26 oct 08: days rest before classes start again.
i didnt mention that im already planning on visiting ireland, and staying in dublin, the weekend of 03 oct. its just not one to fit in tons of outside of dublin exploring. and a lady from northern ireland told me the other day that nothern ireland is “shite” in her cute irish brogue. ill be traveling solo. but i figure ill look well at home amongst the native there. also, the language barrier wont be as much a problem. a lot of people are trying to fit in so many different parts of europe for break, but theres time for that later in life perhaps. right now, this is what seems to fit. berlin, prague, amsterdam, will be later conquered in life. who knows, maybe ill want to move back to europe for a while.

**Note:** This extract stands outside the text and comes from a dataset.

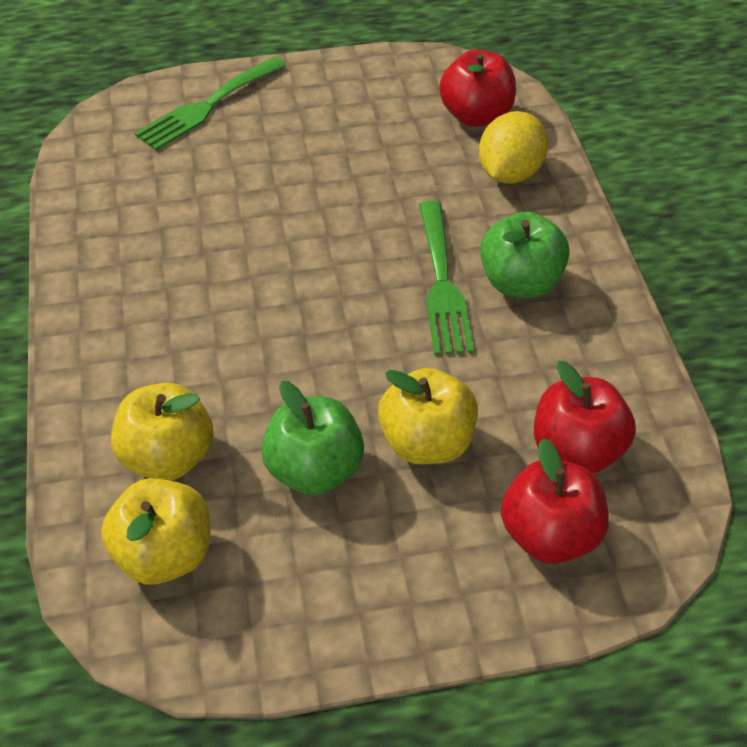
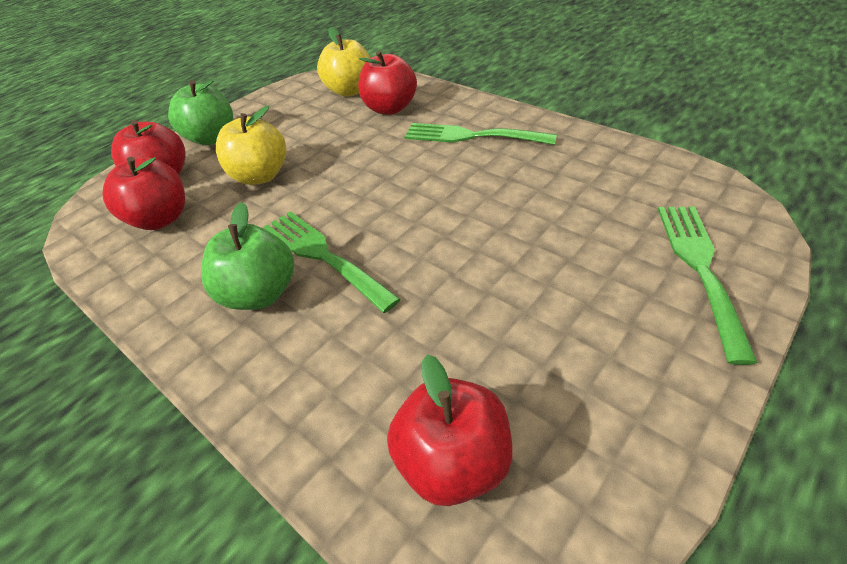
camera: 145 degrees right, 5 degrees down
(156, 328) = (471, 136): none -> green fork
(168, 456) = (390, 108): yellow apple -> red apple
(314, 469) = (313, 139): green apple -> green apple (212, 138)
(509, 173) = (346, 399): yellow lemon -> none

this was basically just to document. theres no deep thoughts here. maybe later.
September 14, 2008
two weeks into my stay at florence. its been a range of feelings. what i expected differs largely from what i first encountered and now, what i am trying to establish/experience. whatnot. in coming to italy, i thought how great of an opportunity this would be to open my eyes. and i mean, they did open.. just in a different lense than i had hoped for? i wanted to be submerged in a culture that was foreign to me, that was challenging and would make me diverse my view on things and establish connections that bond me with a place that i dont at all call my home. and there is a sort of culture here that i have to accustom myself to. there are foreign things to me. there are certainly challenges. just all in different ways that i had imagined.
florence is so far from what true italian culture could be. the amount of tourists, travelers, study abroad students, anyone not being an authentic italian.. is pretty sad. so much is targeted towards the tourist, the traveler, the study abroad student. it drives me insane. how can i fully integrate myself with whats foreign when the consumerism and whatnot is aimed towards people who speak inglese. there is a very heavy stereotype of the american student here. that of noisy drunken disrespectful and intrusive. and i dont blame them. i see my peers getting sloshed at bars and acting oh so rude and not even caring that hey, this is someones home.
ive been in loner drive since i got here. i mean, i do group activity at night and when we go out. but i seem to stay by myself throughout the days here. its not a bad thing. its definitely something i need right now. its perfect for me. but the whole group mentality thing i havent been so good at. going out in huge groups just screams tourist and i really want to break that mold. i want to be submerged. even if its overwhelming. and im trying.
gosh. its not all negative though. i sound like such a fucking negative nancy. its beautiful here. i cant even fathom some of the things that i am seeing. theres so much richness here that new places like the united states lacks. theres so much to savor. breathing this all in helps with all the above mentioned challenges. a lot. i love the time im getting to do the things i want to do. even if its as simple as walking around and exploring places that seem interesting and new and foreign and NOT touristy to me. even if its reading just reading a book outside with the duormo in the background. even if its nothing significant at all. i love the classes that im taking. i love art history and the idea that im so close to where it all went down just makes it that much more interesting. so doesnt the fact that my professors are all so eager to teach us abt it. theyre so involved and want to get us involved. it makes the learning process that much better. ive also recently found some spots that are fun and what id call authentic, out side of mainstream downtown florence.
things are working out. im missing some people back home. but im so lucky to get to be here. this is so incredible.
September 13, 2008
first post of the new blog. i just used my finger as my toothbrush. goodnight.